Из
МН 48Вот монах, затворившись в лесу, или у подножья дерева, или в пустом жилище, размышляет так: «Есть ли какая-либо охваченность, не отброшенная мной, которая могла бы так охватить мой ум, что я не смог бы знать и видеть вещи в соответствии с действительностью?» Если монах охвачен чувственной жаждой, то его ум охвачен. Если он охвачен недоброжелательностью, то его ум охвачен. Если он охвачен ленью и апатией, то его ум охвачен. Если он охвачен неугомонностью и сожалением, то его ум охвачен. Если он охвачен сомнением, то его ум охвачен. Если монах погружён в рассуждения об этом мире, то его ум охвачен. Если монах погружён в рассуждения о следующем мире, то его ум охвачен. Если монах начинает ссориться и браниться, погрязает в пререканиях, нанося ранения другим остриём своего языка, то его ум охвачен. Он понимает так: «Нет какой-либо охваченности, не отброшенной мной, которая могла бы охватить мой ум так, чтобы я не смог бы знать и видеть вещи в соответствии с действительностью. Мой ум хорошо предрасположен к пробуждению в истины». Таково первое знание, обретённое им, которое благородное, сверхмирское, которого не имеют обычные заурядные люди.

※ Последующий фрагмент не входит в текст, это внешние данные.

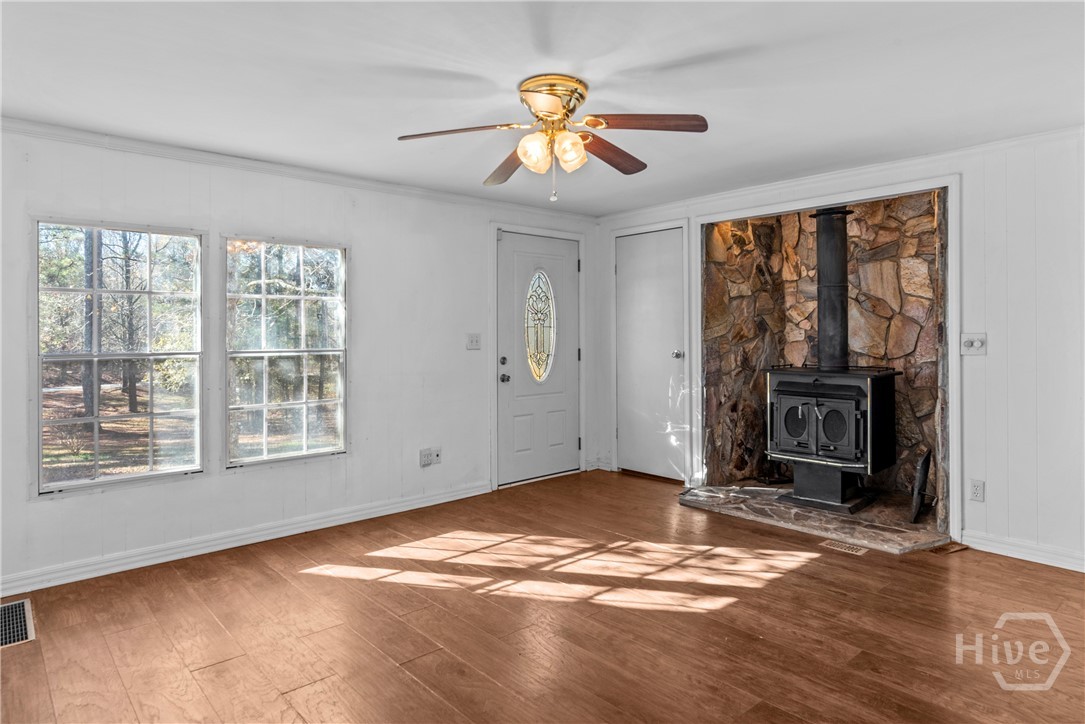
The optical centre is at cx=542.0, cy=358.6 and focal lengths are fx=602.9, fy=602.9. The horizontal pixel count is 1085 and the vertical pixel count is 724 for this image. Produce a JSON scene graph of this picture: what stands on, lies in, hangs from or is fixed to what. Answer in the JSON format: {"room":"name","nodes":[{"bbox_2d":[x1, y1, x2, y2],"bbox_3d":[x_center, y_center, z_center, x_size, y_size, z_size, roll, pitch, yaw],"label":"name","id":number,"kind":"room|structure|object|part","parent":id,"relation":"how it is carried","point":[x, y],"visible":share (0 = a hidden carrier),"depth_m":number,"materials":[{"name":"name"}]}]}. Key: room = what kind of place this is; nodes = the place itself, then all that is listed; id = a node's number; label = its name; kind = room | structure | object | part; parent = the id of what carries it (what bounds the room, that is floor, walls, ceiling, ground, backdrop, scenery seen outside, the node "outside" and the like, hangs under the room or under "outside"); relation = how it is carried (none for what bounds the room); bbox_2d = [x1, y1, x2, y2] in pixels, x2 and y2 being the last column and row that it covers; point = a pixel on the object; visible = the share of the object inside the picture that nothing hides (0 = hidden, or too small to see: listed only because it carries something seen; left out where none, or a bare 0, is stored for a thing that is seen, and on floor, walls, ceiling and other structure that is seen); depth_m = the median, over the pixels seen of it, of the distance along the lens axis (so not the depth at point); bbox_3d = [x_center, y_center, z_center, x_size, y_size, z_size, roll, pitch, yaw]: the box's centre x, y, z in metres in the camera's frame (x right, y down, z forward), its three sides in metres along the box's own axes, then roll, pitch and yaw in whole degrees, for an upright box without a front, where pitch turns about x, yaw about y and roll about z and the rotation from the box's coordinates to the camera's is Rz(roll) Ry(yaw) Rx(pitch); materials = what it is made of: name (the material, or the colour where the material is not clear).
{"room":"living room","nodes":[
{"label":"living room","id":0,"kind":"room"},
{"bbox_2d":[0,123,602,596],"bbox_3d":[-1.549,-0.046,3.863,5.492,2.304,0.153,-1,1,-42],"label":"left wall","id":1,"kind":"structure","parent":0,"point":[370,243],"depth_m":3.76,"materials":[{"name":"white paint"}]},
{"bbox_2d":[32,217,205,493],"bbox_3d":[-2.284,-0.022,3.285,0.804,1.422,0.102,-1,1,-42],"label":"window","id":2,"kind":"structure","parent":1,"relation":"in","point":[96,418],"depth_m":3.28,"materials":[{"name":"glass"}]},
{"bbox_2d":[0,481,492,596],"bbox_3d":[-1.876,1.066,3.504,4.054,0.094,0.017,-1,1,-42],"label":"baseboard","id":3,"kind":"structure","parent":1,"relation":"attached to","point":[376,509],"depth_m":3.48,"materials":[{"name":"white paint"}]},
{"bbox_2d":[223,235,348,468],"bbox_3d":[-1.631,-0.050,3.874,0.803,1.454,0.093,-1,1,-42],"label":"window","id":4,"kind":"structure","parent":1,"relation":"in","point":[304,404],"depth_m":3.87,"materials":[{"name":"glass"}]},
{"bbox_2d":[0,116,594,221],"bbox_3d":[-1.518,-1.157,3.791,5.119,0.068,0.055,-1,1,-42],"label":"crown molding","id":5,"kind":"structure","parent":1,"relation":"attached to","point":[49,127],"depth_m":3.58,"materials":[{"name":"white paint"}]},
{"bbox_2d":[418,447,434,466],"bbox_3d":[-0.836,0.717,4.399,0.121,0.116,0.014,-1,1,-42],"label":"wall socket","id":6,"kind":"object","parent":1,"relation":"attached to","point":[423,456],"visible":1,"depth_m":4.39,"materials":[{"name":"white plastic"}]},
{"bbox_2d":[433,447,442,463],"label":"wall socket","id":7,"kind":"object","parent":1,"relation":"attached to","point":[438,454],"visible":0.94,"depth_m":4.45,"materials":[{"name":"white plastic"}]},
{"bbox_2d":[466,333,481,349],"bbox_3d":[-0.520,-0.134,4.609,0.118,0.120,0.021,-1,1,-42],"label":"light switch","id":8,"kind":"object","parent":1,"relation":"attached to","point":[474,340],"visible":0.97,"depth_m":4.61,"materials":[{"name":"white plastic"}]},
{"bbox_2d":[495,231,580,485],"bbox_3d":[-0.001,0.022,5.122,0.925,2.021,0.123,-1,1,-42],"label":"front door","id":9,"kind":"structure","parent":1,"relation":"in","point":[553,431],"depth_m":5.11,"materials":[{"name":"white paint"}]},
{"bbox_3d":[-0.319,0.026,4.943,0.061,0.067,0.061,-1,1,-42],"label":"deadbolt","id":10,"kind":"part","parent":9,"relation":"part of","materials":[{"name":"silver metal"}]},
{"bbox_3d":[-0.317,0.163,5.005,0.069,0.070,0.081,-1,1,-42],"label":"doorknob","id":11,"kind":"part","parent":9,"relation":"part of","materials":[{"name":"silver metal"}]},
{"bbox_2d":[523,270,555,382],"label":"oval window","id":12,"kind":"structure","parent":9,"relation":"in","point":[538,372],"depth_m":5.24,"materials":[{"name":"clear glass"}]},
{"bbox_2d":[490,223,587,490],"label":"door frame","id":13,"kind":"structure","parent":1,"relation":"attached to","point":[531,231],"depth_m":4.97,"materials":[{"name":"white paint"}]},
{"bbox_2d":[0,0,1083,215],"bbox_3d":[0.128,-1.212,2.056,5.535,0.111,5.099,-1,1,-42],"label":"ceiling","id":14,"kind":"structure","parent":0,"point":[389,127],"depth_m":2.50,"materials":[{"name":"white paint"}]},
{"bbox_2d":[397,73,709,202],"bbox_3d":[0.066,-0.922,2.646,1.251,0.503,1.262,-1,1,-42],"label":"ceiling fan","id":15,"kind":"object","parent":14,"relation":"attached to","point":[580,96],"visible":0.98,"depth_m":2.56,"materials":[{"name":"metal"}]},
{"bbox_3d":[-0.332,-0.938,2.521,0.398,0.047,0.365,-1,1,-42],"label":"blade","id":16,"kind":"part","parent":15,"relation":"part of","materials":[{"name":"brown wood"}]},
{"bbox_3d":[-0.155,-0.907,2.867,0.267,0.062,0.532,0,1,-19],"label":"blade","id":17,"kind":"part","parent":15,"relation":"part of","materials":[{"name":"brown wood"}]},
{"bbox_3d":[-0.034,-0.850,2.487,0.119,0.138,0.117,-1,1,-42],"label":"glass shade","id":18,"kind":"part","parent":15,"relation":"part of","materials":[{"name":"glass"}]},
{"bbox_3d":[0.041,-1.069,2.584,0.278,0.124,0.287,-1,1,-42],"label":"brass motor housing","id":19,"kind":"part","parent":15,"relation":"part of","materials":[{"name":"gold metal"}]},
{"bbox_3d":[0.110,-0.855,2.499,0.118,0.133,0.115,-1,1,-42],"label":"glass shade","id":20,"kind":"part","parent":15,"relation":"part of","materials":[{"name":"glass"}]},
{"bbox_3d":[0.294,-0.933,2.773,0.532,0.055,0.239,-1,1,-42],"label":"blade","id":21,"kind":"part","parent":15,"relation":"part of","materials":[{"name":"brown wood"}]},
{"bbox_3d":[0.404,-0.936,2.400,0.540,0.042,0.199,0,1,-6],"label":"blade","id":22,"kind":"part","parent":15,"relation":"part of","materials":[{"name":"brown wood"}]},
{"bbox_2d":[0,470,1084,723],"bbox_3d":[0.280,1.180,2.055,5.839,0.102,5.235,-1,1,-42],"label":"floor","id":23,"kind":"structure","parent":0,"point":[24,655],"depth_m":2.53,"materials":[{"name":"brown wood"}]},
{"bbox_2d":[0,598,34,648],"bbox_3d":[-2.332,1.133,2.563,0.248,0.008,0.467,-1,1,-42],"label":"floor vent","id":24,"kind":"object","parent":23,"relation":"in","point":[20,636],"visible":0.98,"depth_m":2.58,"materials":[{"name":"metal"}]},
{"bbox_2d":[676,482,951,552],"bbox_3d":[1.886,1.043,4.194,1.092,0.054,1.770,-1,1,-42],"label":"stone hearth","id":25,"kind":"object","parent":23,"relation":"on","point":[909,528],"visible":0.73,"depth_m":3.91,"materials":[{"name":"stone"}]},
{"bbox_2d":[765,365,898,514],"bbox_3d":[2.047,0.540,4.288,0.623,1.014,0.744,-1,1,-42],"label":"wood stove","id":26,"kind":"object","parent":25,"relation":"on","point":[858,387],"visible":0.92,"depth_m":4.13,"materials":[{"name":"black"}]},
{"bbox_3d":[1.848,0.452,4.143,0.120,0.534,0.567,-1,1,-42],"label":"doors","id":27,"kind":"part","parent":26,"relation":"part of","materials":[{"name":"black metal"}]},
{"bbox_2d":[811,207,853,371],"bbox_3d":[2.070,-0.491,4.304,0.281,1.194,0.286,0,1,5],"label":"stove pipe","id":28,"kind":"object","parent":26,"relation":"on","point":[822,273],"visible":0.8,"depth_m":4.25,"materials":[{"name":"black metal"}]},
{"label":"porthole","id":29,"kind":"part","parent":26,"relation":"part of","materials":[{"name":"black"}]},
{"bbox_2d":[910,449,932,523],"bbox_3d":[2.468,0.816,3.905,0.366,0.449,0.109,-1,1,-42],"label":"fireplace tool","id":30,"kind":"object","parent":25,"relation":"on","point":[922,482],"visible":0.96,"depth_m":3.84,"materials":[{"name":"black metal"}]},
{"bbox_2d":[819,539,868,555],"bbox_3d":[1.748,1.091,3.500,0.129,0.006,0.255,-1,1,-42],"label":"floor vent","id":31,"kind":"object","parent":23,"relation":"in","point":[854,549],"visible":0.95,"depth_m":3.48,"materials":[{"name":"metal"}]},
{"bbox_2d":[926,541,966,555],"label":"floor vent","id":32,"kind":"object","parent":23,"relation":"in","point":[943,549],"visible":0.91,"depth_m":3.44,"materials":[{"name":"brown"}]},
{"bbox_2d":[701,186,943,521],"bbox_3d":[2.062,-0.078,4.455,0.727,2.316,1.674,-1,1,-42],"label":"stone wall","id":33,"kind":"structure","parent":0,"point":[778,218],"depth_m":4.58,"materials":[{"name":"stone"}]},
{"bbox_2d":[599,126,1084,574],"bbox_3d":[2.174,-0.054,3.813,0.146,2.293,4.867,-1,1,-42],"label":"right wall","id":34,"kind":"structure","parent":0,"point":[988,357],"depth_m":3.27,"materials":[{"name":"white paint"}]},
{"bbox_2d":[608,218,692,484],"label":"door frame","id":35,"kind":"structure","parent":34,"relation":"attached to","point":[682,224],"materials":[{"name":"white paint"}]},
{"bbox_2d":[615,226,686,480],"bbox_3d":[0.897,-0.019,5.142,0.102,2.063,0.705,-1,1,-42],"label":"closet door","id":36,"kind":"structure","parent":34,"relation":"in","point":[627,277],"depth_m":5.15,"materials":[{"name":"white paint"}]},
{"bbox_3d":[1.111,-0.029,4.989,0.072,0.068,0.068,-1,1,-42],"label":"doorknob","id":37,"kind":"part","parent":36,"relation":"part of","materials":[{"name":"silver metal"}]},
{"bbox_2d":[696,172,959,548],"bbox_3d":[1.858,-0.019,4.143,0.125,2.144,1.668,-1,1,-42],"label":"fireplace trim","id":38,"kind":"structure","parent":34,"relation":"attached to","point":[950,248],"depth_m":3.68,"materials":[{"name":"white paint"}]},
{"bbox_2d":[594,123,1084,223],"bbox_3d":[2.050,-1.180,3.782,0.056,0.071,4.639,-1,1,-42],"label":"crown molding","id":39,"kind":"structure","parent":34,"relation":"attached to","point":[1018,140],"depth_m":3.76,"materials":[{"name":"white paint"}]},
{"bbox_2d":[960,333,986,354],"bbox_3d":[2.439,-0.085,3.415,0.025,0.117,0.118,-1,1,-42],"label":"light switch","id":40,"kind":"object","parent":34,"relation":"attached to","point":[977,343],"visible":0.98,"depth_m":3.42,"materials":[{"name":"white plastic"}]},
{"bbox_2d":[969,479,984,501],"bbox_3d":[2.463,0.745,3.415,0.009,0.117,0.072,-1,1,-42],"label":"wall socket","id":41,"kind":"object","parent":34,"relation":"attached to","point":[977,486],"visible":0.98,"depth_m":3.41,"materials":[{"name":"white plastic"}]},
{"bbox_2d":[961,530,1084,572],"bbox_3d":[3.066,1.050,2.793,0.016,0.093,1.885,-1,1,-42],"label":"baseboard","id":42,"kind":"structure","parent":34,"relation":"attached to","point":[1083,570],"depth_m":3.28,"materials":[{"name":"white paint"}]},
{"label":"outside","id":43,"kind":"structure","parent":0,"visible":0},
{"label":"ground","id":44,"kind":"structure","parent":43,"visible":0},
{"bbox_2d":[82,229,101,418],"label":"tree","id":45,"kind":"object","parent":44,"relation":"on","point":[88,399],"visible":0.35,"depth_m":9.93,"materials":[{"name":"plant"}]},
{"bbox_2d":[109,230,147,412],"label":"tree","id":46,"kind":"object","parent":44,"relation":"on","point":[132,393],"visible":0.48,"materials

Все эти перечисленные охваченности ума, включая пять помех, они вообще не возникают (что странно, ведь речь о сотапанне, который может и не достигать джхан) или все таки они временами случаются и ум у него действительно бывает ими охвачен. Просто они не такой силы, чтобы помешать воспринимать вещи непостоянными-страдательными-безличными?